Omnicom Media Group head of partnerships, outdoor and audio Jo Dick agrees and says that the group continues to see strong growth in the area, though there is still a fair amount of “untapped opportunity that exists”.

“Research tells us that dynamic creative is shown to be more powerful, impactful and memorable. Part of the challenge has been that DOOH billboards are treated like static billboards, in that the message remains the same for the duration of the exposure time,” Dick says.

“The flexibility that DOOH offers around dynamic messaging definitely has value, OOH probably needs to demonstrate what value is being left on the table if it is not being considered.”

Zavecz says the conversation around dynamic OOH can be broken down into two sections, the creative element and the education piece.

He says the uptake and usage among clients still isn’t at the levels that QMS would like to see it. This isn’t just an issue with clients but also creative agencies, who he says still underutilise the full capabilities on offer, something he hopes will change as technology evolves.

“We’re a digital medium with the dynamic digital capabilities within the app, the same as any other digital mediums, but the uptake in out-of-home still hasn’t been as strong,” Zavecz says.

“We’ve had a platform probably for about three years now that has allowed clients to dynamically serve creative but still it’s usage is not where it needs to be.

“However that is just as much on us from an education and awareness standpoint, not just with clients but also creative agencies, around how easy it is and cost efficient it is now to be able to use these platforms to get more out of their messaging.”

Another piece to the puzzle surrounds regulation.

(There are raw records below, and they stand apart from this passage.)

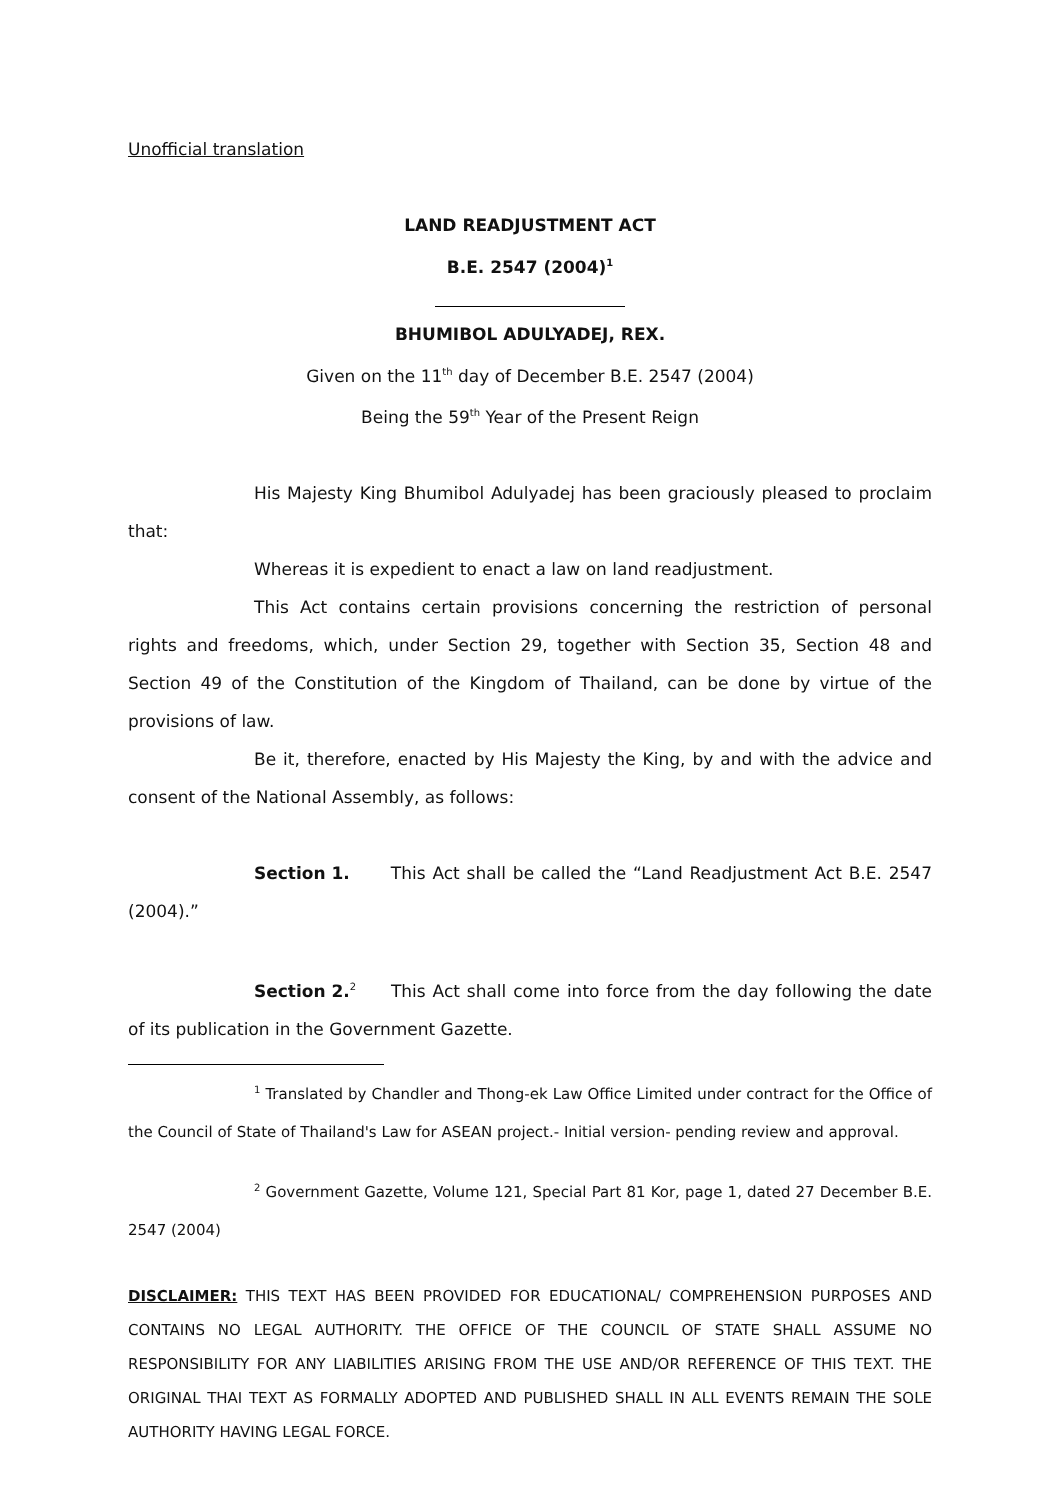Unofficial translation
LAND READJUSTMENT ACT
B.E. 2547 (2004)<sup>1</sup>
BHUMIBOL ADULYADEJ, REX.
Given on the 11<sup>th</sup> day of December B.E. 2547 (2004)
Being the 59<sup>th</sup> Year of the Present Reign
His Majesty King Bhumibol Adulyadej has been graciously pleased to proclaim that:
Whereas it is expedient to enact a law on land readjustment.
This Act contains certain provisions concerning the restriction of personal rights and freedoms, which, under Section 29, together with Section 35, Section 48 and Section 49 of the Constitution of the Kingdom of Thailand, can be done by virtue of the provisions of law.
Be it, therefore, enacted by His Majesty the King, by and with the advice and consent of the National Assembly, as follows:
Section 1. This Act shall be called the “Land Readjustment Act B.E. 2547 (2004).”
Section 2.<sup>2</sup> This Act shall come into force from the day following the date of its publication in the Government Gazette.
<sup>1</sup> Translated by Chandler and Thong-ek Law Office Limited under contract for the Office of the Council of State of Thailand's Law for ASEAN project.- Initial version- pending review and approval.
<sup>2</sup> Government Gazette, Volume 121, Special Part 81 Kor, page 1, dated 27 December B.E. 2547 (2004)
DISCLAIMER: THIS TEXT HAS BEEN PROVIDED FOR EDUCATIONAL/ COMPREHENSION PURPOSES AND CONTAINS NO LEGAL AUTHORITY. THE OFFICE OF THE COUNCIL OF STATE SHALL ASSUME NO RESPONSIBILITY FOR ANY LIABILITIES ARISING FROM THE USE AND/OR REFERENCE OF THIS TEXT. THE ORIGINAL THAI TEXT AS FORMALLY ADOPTED AND PUBLISHED SHALL IN ALL EVENTS REMAIN THE SOLE AUTHORITY HAVING LEGAL FORCE.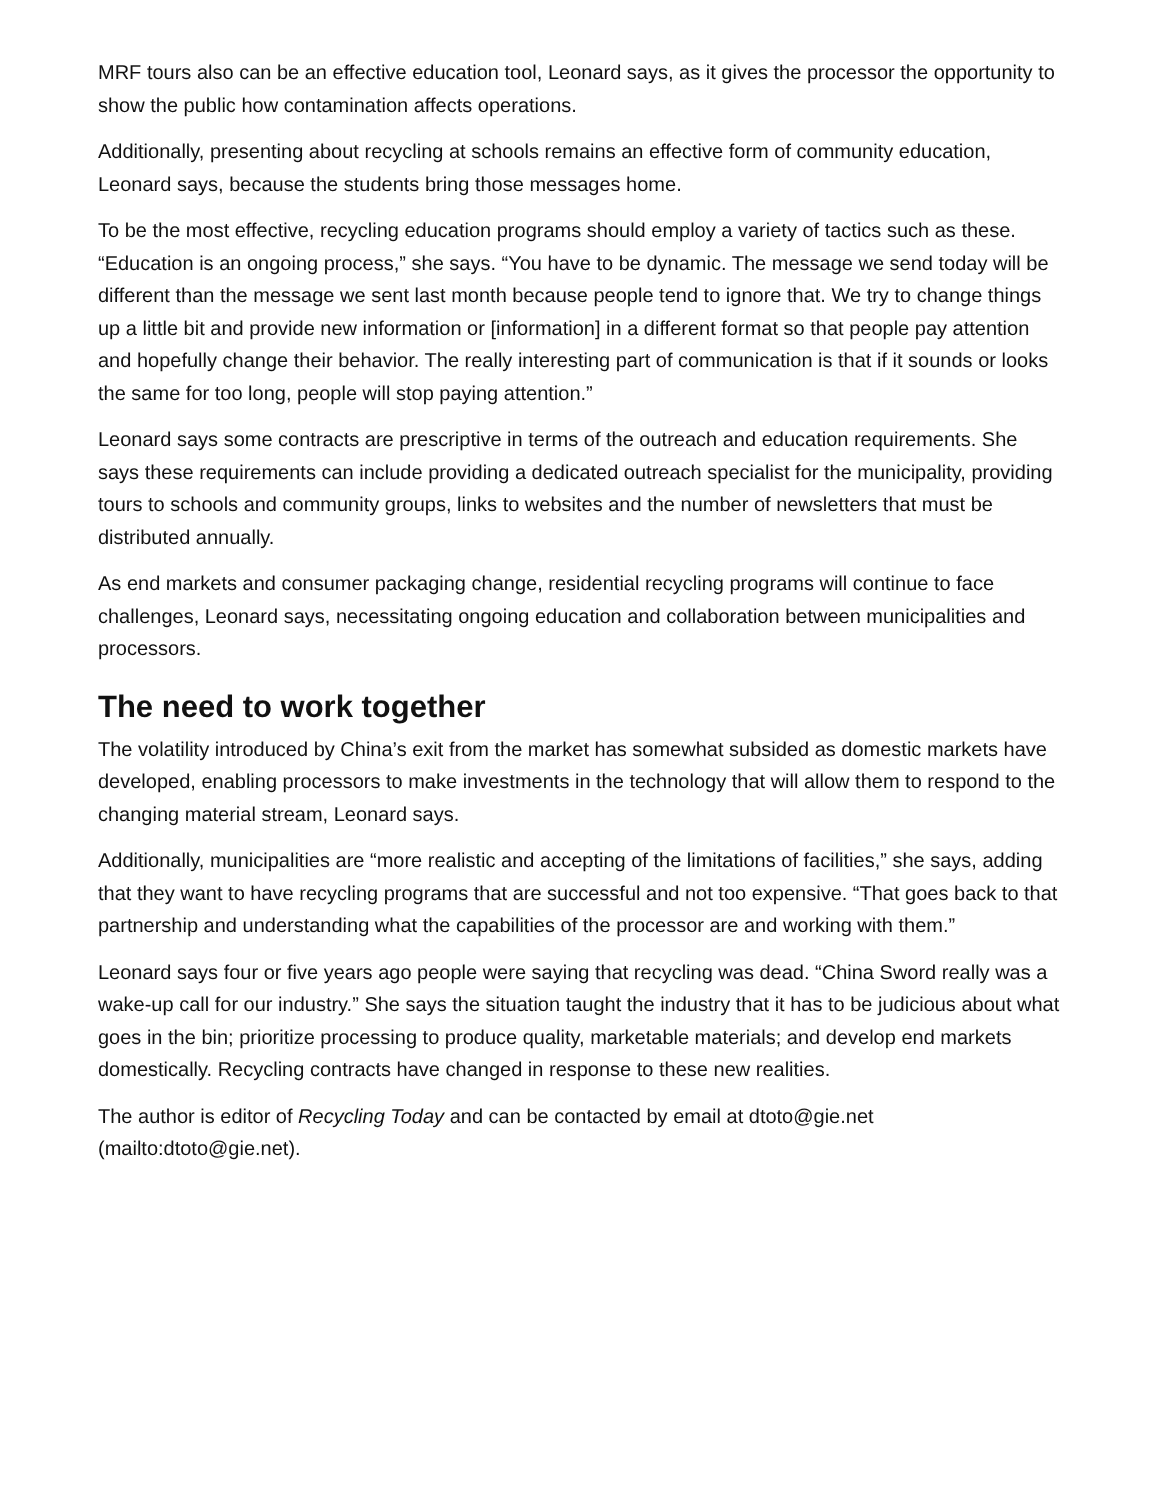MRF tours also can be an effective education tool, Leonard says, as it gives the processor the opportunity to show the public how contamination affects operations.
Additionally, presenting about recycling at schools remains an effective form of community education, Leonard says, because the students bring those messages home.
To be the most effective, recycling education programs should employ a variety of tactics such as these. “Education is an ongoing process,” she says. “You have to be dynamic. The message we send today will be different than the message we sent last month because people tend to ignore that. We try to change things up a little bit and provide new information or [information] in a different format so that people pay attention and hopefully change their behavior. The really interesting part of communication is that if it sounds or looks the same for too long, people will stop paying attention.”
Leonard says some contracts are prescriptive in terms of the outreach and education requirements. She says these requirements can include providing a dedicated outreach specialist for the municipality, providing tours to schools and community groups, links to websites and the number of newsletters that must be distributed annually.
As end markets and consumer packaging change, residential recycling programs will continue to face challenges, Leonard says, necessitating ongoing education and collaboration between municipalities and processors.
The need to work together
The volatility introduced by China’s exit from the market has somewhat subsided as domestic markets have developed, enabling processors to make investments in the technology that will allow them to respond to the changing material stream, Leonard says.
Additionally, municipalities are “more realistic and accepting of the limitations of facilities,” she says, adding that they want to have recycling programs that are successful and not too expensive. “That goes back to that partnership and understanding what the capabilities of the processor are and working with them.”
Leonard says four or five years ago people were saying that recycling was dead. “China Sword really was a wake-up call for our industry.” She says the situation taught the industry that it has to be judicious about what goes in the bin; prioritize processing to produce quality, marketable materials; and develop end markets domestically. Recycling contracts have changed in response to these new realities.
The author is editor of Recycling Today and can be contacted by email at dtoto@gie.net (mailto:dtoto@gie.net).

While other countries have allowed moving and animatic dynamic creative to appear on screens, Australia still has restrictions around this.

O’Connor says Australia is considerably behind cities that have been a bit more progressive in allowing that moving advertising and believes if Australia were able to do that, it would certainly be “beneficial to the sector”.

“It’s not happening often enough in our mind. We’d really like to see people think about visual outdoor dynamically in the first instance. We use a phrase called 'dynamic overhaul' which is the first way that advertisers really think about using digital out-of-home. It’s going to grow,” he says.

“We’d like to be a bit further up the thought process. Maybe thought of a little bit earlier, and really try to do some creative things in the medium because the technology is now available to do that. That’s how we see it.”